Text passage:
__________________________________________________
Of course if we consider Quantum mechanics to be a complete theory of measurement, taking into consideration the dimension $d$ of the Hilber Space $\mathcal{H}$, if we were to content ourselves with \textit{sharp} observables we would not be able to consider measurements with more than $d$ outcomes, which in the framework of experimentation would be a dramatic hindrance. \\
POVM's give therefore the idea that we should be able to consider any probabilistic-valid distribution we want. They are indeed objects that
cater an infinity of probability distributions by definition. This means, more concretely, if $(\mathsf{A},\Omega_{A}, \mathcal{F}_{A})$ is a POVM, that for every $\rho$ we get a probability distribution over $\mathcal{F}_{A}$. Indeed, we consider the function that to every $U\in \mathcal{F}_{A}$ assigns the number $\tr \{A(U) \rho\}$. This function is by definition of $A$ a probability distribution over $\mathcal{F}_{A}$.
\subsection{Neumark's theorem}
POVM arise naturally from bipartite systems. In essence, the measurement process is a coupling between the system to be measured $A$ and the system measuring $B$ \cite{ludwig1953messprozess}.
__________________________________________________
Work task:
Write the next part of the text on POVMs and Neumark's theorem, picking up after its last sentence. The listing comes from a different source than the text on POVMs.

Provided material:
__________________________________________________
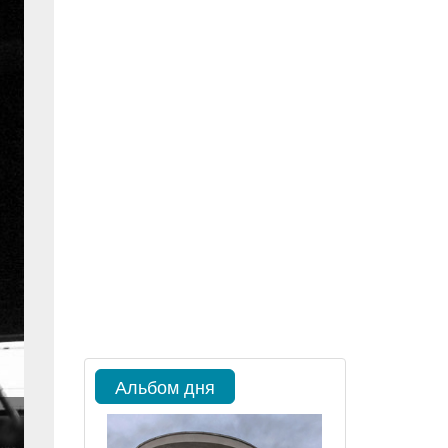
Альбом дня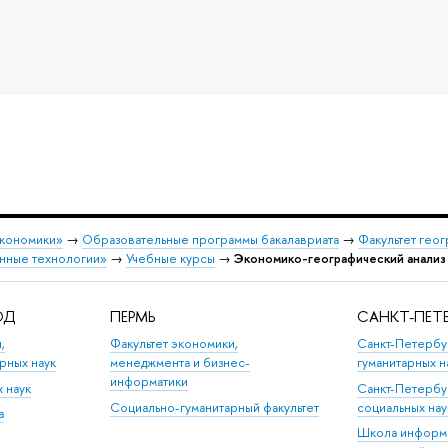
экономики»
→
Образовательные программы бакалавриата
→
Факультет гео
нные технологии»
→
Учебные курсы
→
Экономико-географический анализ 
ОД
ПЕРМЬ
САНКТ-ПЕТЕ
,
Факультет экономики,
Санкт-Петербу
рных наук
менеджмента и бизнес-
гуманитарных н
информатики
х наук
Санкт-Петербу
Социально-гуманитарный факультет
социальных на
а
Школа информа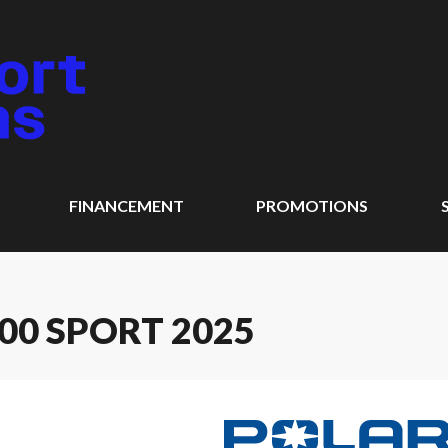
FINANCEMENT
PROMOTIONS
900 SPORT 2025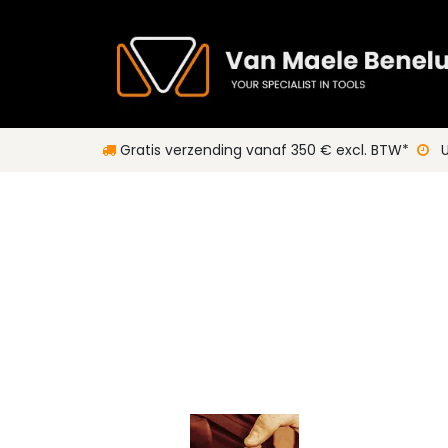
Overslaan naar inhoud
Gratis verzending vanaf 350 € excl. BTW*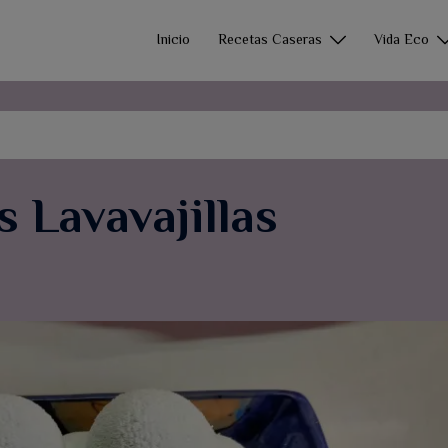
Inicio
Recetas Caseras
Vida Eco
s Lavavajillas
__________________________________________________
Answer:
The reading process takes place in $B$, and it is an irreversible process. This means conceptually that reading the information in $B$ after the coupling may cease to be a \textit{sharp} reading, i.e., when one looks at the probability distribution of the readings in $B$, the structure
does not comply with the one of a sharp observable.\\
However, there is a way around, which is known as \textit{Neumark's theorem } at it is stated below \cite{beneduci2014joint}.
\begin{theorem}
Let $A$ be a POVM over a given Hilbert space $\mathcal{H}$. Then there exists a sharp observable $A^{+}$ on an extended Hilbert space $\mathcal{H}^{+}$ such that if $P:\mathcal{H}^{+}\to \mathcal{H}$ is the projection from the extended Hilbert space to the former then for every $\ket{\psi}\in \mathcal{H}$
$$
A\ket{\psi} =
P A^{+}\ket{\psi}.
$$
\end{theorem}
In simple words what the theorem states is that every POVM can actually be thought as a sharp observable on a bigger Hilbert space.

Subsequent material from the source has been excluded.